Jan Gralewski (3 March 1912 – 4 July 1943) was a Polish philosopher, essayist and soldier. Member of Polish resistance (Home Army) during World War II, he died in the controversial 1943 Gibraltar B-24 crash.

== Life ==
Gralewski was born on 3 March 1912 in Warsaw. He graduated from the University of Warsaw's philosophy department where he studied under Władysław Tatarkiewicz. He researched topics related to philosophy and literary theory, publishing several articles and essays on those topics even before graduating the university. Before World War II he published some essays in Arkady and Życie Sztuki. He continued writing and publishing during the war, while at the same time joining Polish resistance (ZWZ, Home Army) where he became a courier travelling between the occupied Poland and the Polish government in exile in the West. He was also involved in the underground education initiatives. In 1942 he married poet and scholar Alicja Iwańska, then also a resistance member.

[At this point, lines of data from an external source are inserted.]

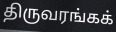
திருவரங்கக்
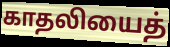
காதலியைத்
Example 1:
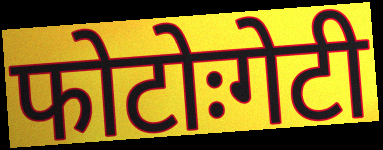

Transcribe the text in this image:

फोटोःगेटी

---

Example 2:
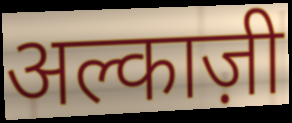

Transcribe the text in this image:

अल्काज़ी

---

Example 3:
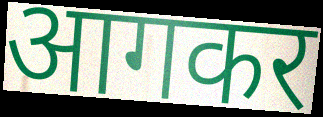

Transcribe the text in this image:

आगकर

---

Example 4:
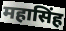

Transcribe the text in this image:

महासिंह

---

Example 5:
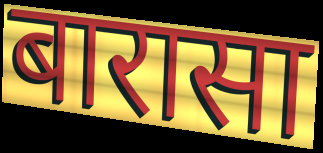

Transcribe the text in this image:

बारासा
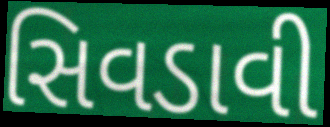
સિવડાવી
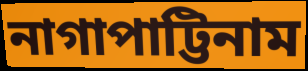
নাগাপাট্টিনাম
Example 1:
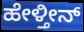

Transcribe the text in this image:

ಹೇಳ್ತೀನ್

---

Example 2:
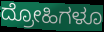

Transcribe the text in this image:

ದ್ರೋಹಿಗಳೂ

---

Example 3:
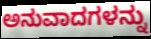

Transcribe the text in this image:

ಅನುವಾದಗಳನ್ನು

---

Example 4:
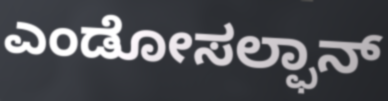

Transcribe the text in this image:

ಎಂಡೋಸಲ್ಫಾನ್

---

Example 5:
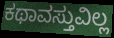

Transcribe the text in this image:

ಕಥಾವಸ್ತುವಿಲ್ಲ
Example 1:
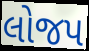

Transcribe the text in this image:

લોજપ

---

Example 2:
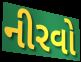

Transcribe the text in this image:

નીરવો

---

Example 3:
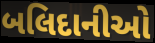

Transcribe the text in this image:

બલિદાનીઓ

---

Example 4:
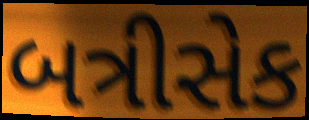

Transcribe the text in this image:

બત્રીસેક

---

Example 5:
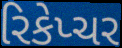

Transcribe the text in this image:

રિકેપ્ચર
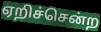
ஏறிச்சென்ற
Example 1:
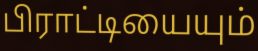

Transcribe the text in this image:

பிராட்டியையும்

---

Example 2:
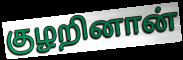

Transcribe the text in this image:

குழறினான்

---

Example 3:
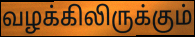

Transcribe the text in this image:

வழக்கிலிருக்கும்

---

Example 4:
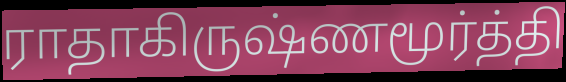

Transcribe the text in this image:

ராதாகிருஷ்ணமூர்த்தி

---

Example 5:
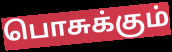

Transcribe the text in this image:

பொசுக்கும்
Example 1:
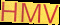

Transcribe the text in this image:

HMV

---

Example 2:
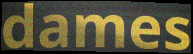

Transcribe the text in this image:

dames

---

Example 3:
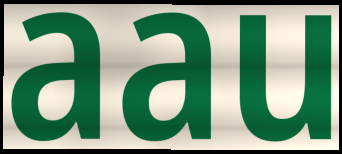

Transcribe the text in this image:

aau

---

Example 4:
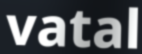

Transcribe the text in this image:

== Death and remembrance ==
On 4 July 1943, Gralewski most likely died in the 1943 Gibraltar B-24 crash, together with the Polish Prime Minister and commander-in-chief, Władysław Sikorski. Due to the controversy surrounding Sikorski's death, some conspiracy theories surrounding this incident have raised questions regarding the role and fate of Gralewski in this incident, with suggestions by historians Dariusz Baliszewski and Tadeusz Kisielewski that he might have been shot by an assassin, and died ashore, not in the airplane crash, and that the assassin entered the airplane acting as his doppelganger. His wife, who after the war became a sociologist in the United States, wrote about her belief that he was murdered as a part of an assassination plot in her 1987 book Niezdemobilizowani. In late 2000s and early 2010s the Polish Institute of National Remembrance considered exhumation of Gralewski's body to address this issue, but eventually decided against it.

Gralewski's and his wife's war time diary was published in 1982 in Poland as Wojenne odcinki. Warszawa 1940–1943.